Ilustração: Rodrigo Auada

 

A regra é clara: o devedor tem a posse do bem, mas a propriedade é do credor até que a dívida seja paga. Em caso de inadimplência, a garantia é executada e o bem volta para o credor. E todo o trâmite é resolvido em cartório, sem a necessidade de processo judicial. A explicação pode até ser bem simples, mas, na prática, a alienação fiduciária de bens imóveis — nome técnico desse mecanismo — tem se mostrado muito mais complexa, justamente por ir parar, com frequência, nos tribunais. “O problema envolvendo essa garantia acontece hoje nos trâmites simples”, afirma Ricardo Negrão, sócio do N,F&A Advogados. Seja porque o devedor transfere um bem que, por regra, é intransferível ou porque ele se arrependeu da compra do imóvel.

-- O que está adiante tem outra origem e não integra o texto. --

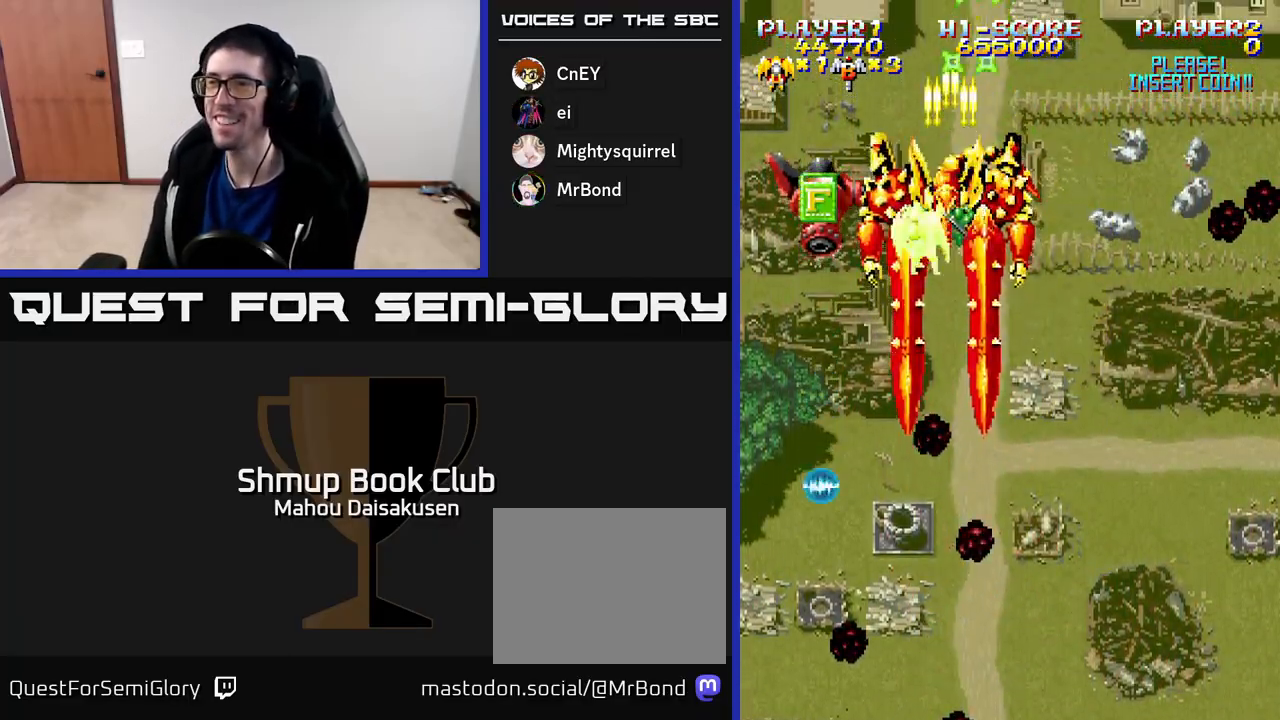
{"buttons": ["A"], "right_stick": "center", "events": [[133, "DPAD_DOWN", "down"], [200, "DPAD_LEFT", "up"], [250, "DPAD_DOWN", "up"], [267, "DPAD_UP", "down"], [300, "DPAD_RIGHT", "down"], [333, "DPAD_UP", "up"], [400, "DPAD_RIGHT", "up"]]}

Instituída em 1997 pela lei que regula o sistema de financiamento imobiliário no País, a alienação fiduciária funcionou bem durante os anos de prosperidade da economia brasileira, quando estimulou o crescimento do crédito para compra de imóveis e as operações de securitização. A crise financeira evidenciou a perda da eficácia do instituto, comprovada pelas liminares emitidas por juízes que desconhecem os detalhes do instrumento e emperram os pedidos de execução da garantia. “O que estamos vendo no Judiciário é o risco de a alienação fiduciária ser tratada como hipoteca [nessa modalidade de garantia, disputas judiciais podem atrasar em anos a retomada do bem]”, afirma Daniela Veltri, gerente jurídica do banco Itaú.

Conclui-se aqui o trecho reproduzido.